The most used data collection in Scala is immutable List. Many algorithms can be implemented with List, which are safer, more functional and easier to understand than that with mutable collections, regardless of efficiency. In the book Programming in Scala, there is an implementation of merge sort. But it’s not so good.

If you use the merge sort in book with large List, you will face the java.lang.StackOverflowError. To explain it, let’s first watch following code:

1
2
3
4
5
6
7
8
9
10
11
12
13
14
15
16
17
18
19
20
21
22
23
24
import scala.util.Random

object test {
  def msort0[T <% Ordered[T]](xs: List[T]): List[T] = {
    def merge(xs: List[T], ys: List[T]): List[T] = (xs, ys) match {
      case (_, Nil) => xs
      case (Nil, _) => ys
      case (x :: xs1, y :: ys1) =>
        if (x < y) x :: merge(xs1, ys)
        else y :: merge(xs, ys1)
    }
    val n = xs.length / 2
    if (n == 0) xs
    else {
      val (ys, zs) = xs splitAt n
      merge(msort0(ys), msort0(zs))
    }
  }

  def main(args: Array[String]) {
    val list = Seq.fill(50000)(Random.nextInt(500)).toList
    println(msort0(list))
  }
}

In the above code, the msort0 function will recursively call itself in the statement merge(msort0(ys), mosrt0(zs)). Further more, in the merge function, it will also recursively call itself. None of them are tail recursion, which means that every function call will stay in the stack until its children function calls return results, and it will result in too many functions being on the stack and finally cause the StackOverflowError.

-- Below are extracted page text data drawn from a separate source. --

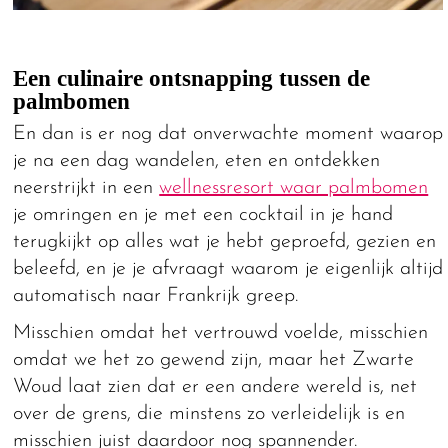
Een culinaire ontsnapping tussen de
palmbomen
En dan is er nog dat onverwachte moment waarop
je na een dag wandelen, eten en ontdekken
neerstrijkt in een
wellnessresort waar palmbomen
je omringen en je met een cocktail in je hand
terugkijkt op alles wat je hebt geproefd, gezien en
beleefd, en je je afvraagt waarom je eigenlijk altijd
automatisch naar Frankrijk greep.
Misschien omdat het vertrouwd voelde, misschien
omdat we het zo gewend zijn, maar het Zwarte
Woud laat zien dat er een andere wereld is, net
over de grens, die minstens zo verleidelijk is en
misschien juist daardoor nog spannender.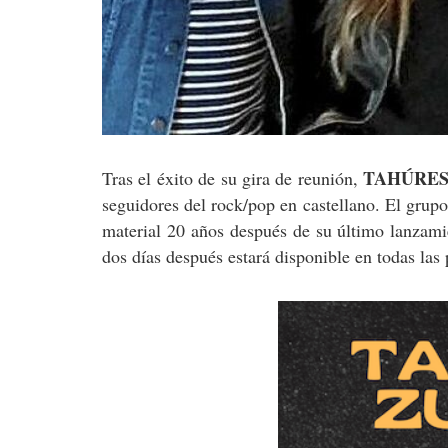
TAHÚRES
Tras el éxito de su gira de reunión,
seguidores del rock/pop en castellano. El grup
material 20 años después de su último lanzam
dos días después estará disponible en todas las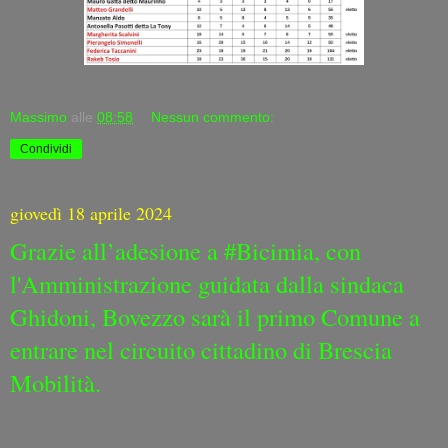
Massimo
alle
08:58
Nessun commento:
Condividi
giovedì 18 aprile 2024
Grazie all’adesione a #Bicimia, con
l'Amministrazione guidata dalla sindaca
Ghidoni, Bovezzo sarà il primo Comune a
entrare nel circuito cittadino di Brescia
Mobilità.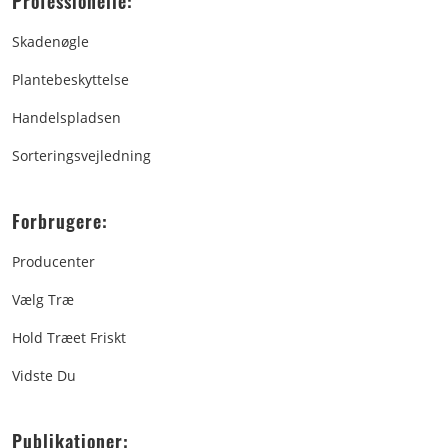
Professionelle:
Skadenøgle
Plantebeskyttelse
Handelspladsen
Sorteringsvejledning
Forbrugere:
Producenter
Vælg Træ
Hold Træet Friskt
Vidste Du
Publikationer: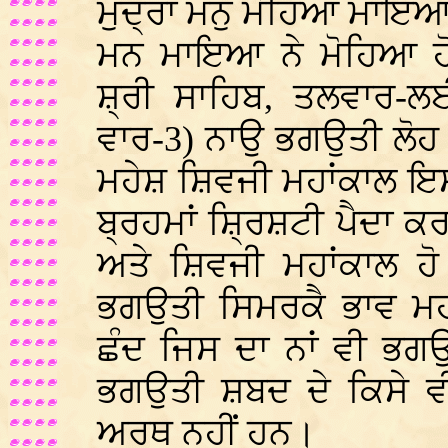
ਮੁਦ੍ਰਾ ਮਨੁ ਮੋਹਿਆ ਮਾਇਆ-ਪ
ਮਨ ਮਾਇਆ ਨੇ ਮੋਹਿਆ ਹ
ਸ਼੍ਰੀ ਸਾਹਿਬ, ਤਲਵਾਰ-ਲ
ਵਾਰ-3) ਨਾਉ ਭਗਉਤੀ ਲੋਹ
ਮਹੇਸ਼ ਸ਼ਿਵਜੀ ਮਹਾਂਕਾਲ ਇ
ਬ੍ਰਹਮਾਂ ਸ਼੍ਰਿਸ਼ਟੀ ਪੈਦਾ ਕ
ਅਤੇ ਸ਼ਿਵਜੀ ਮਹਾਂਕਾਲ ਹ
ਭਗਉਤੀ ਸਿਮਰਕੈ ਭਾਵ ਮਹਾ
ਛੰਦ ਜਿਸ ਦਾ ਨਾਂ ਵੀ ਭਗਉ
ਭਗਉਤੀ ਸ਼ਬਦ ਦੇ ਕਿਸੇ ਵੀ
ਅਰਥ ਨਹੀਂ ਹਨ।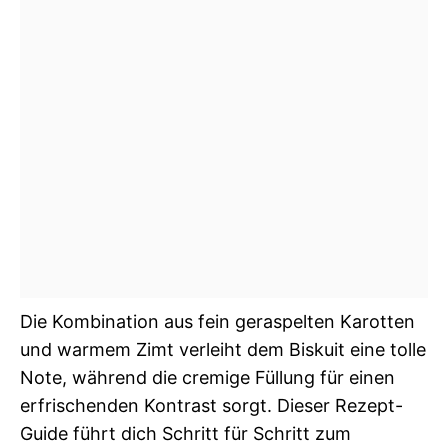
Die Kombination aus fein geraspelten Karotten
und warmem Zimt verleiht dem Biskuit eine tolle
Note, während die cremige Füllung für einen
erfrischenden Kontrast sorgt. Dieser Rezept-
Guide führt dich Schritt für Schritt zum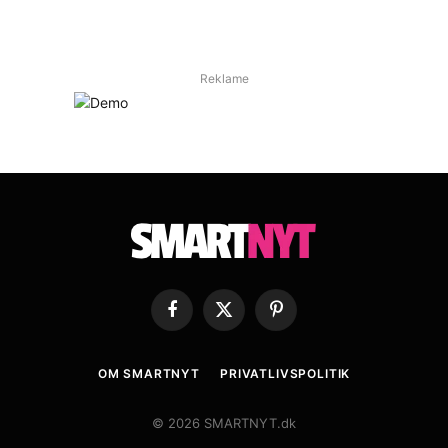
Reklame
Facebook
X
Pinterest
(Twitter)
OM SMARTNYT
PRIVATLIVSPOLITIK
© 2026 SMARTNYT.dk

Below is a better way to implement the merge sort:

1
2
3
4
5
6
7
8
9
10
11
12
13
14
15
16
17
18
19
20
21
22
23
24
25
26
27
28
29
import scala.annotation.tailrec
import scala.util.Random

object test {

  def msort[T <% Ordered[T]](xs: List[T]): List[T] = {

    @tailrec
    def merge(res: List[T], xs: List[T], ys: List[T]): List[T] = (xs, ys) match {
      case (_, Nil) => res.reverse ::: xs
      case (Nil, _) => res.reverse ::: ys
      case (x :: xs1, y :: ys1) =>
        if (x < y) merge(x :: res, xs1, ys)
        else merge(y :: res, xs, ys1)
    }

    val n = xs.length / 2
    if (n == 0) xs
    else {
      val (ys, zs) = xs splitAt n
      merge(Nil, msort(ys), msort(zs))
    }
  }

  def main(args: Array[String]) {
    val list = Seq.fill(50000)(Random.nextInt(500)).toList
    println(msort(list))
  }
}

Although the msort function is still not tail recursive, the merge function is now tail recursive which can utilize the compiler to optimizing corresponding byte code with direct jumping back instead of creating new function call in the stack. As a result, the tail recursive function gets similar efficiency with loops and is stack-saving.

So in the above case, time of creating new function stack has been reduced dramatically. And finally we avoid StackOverflowError in the main method.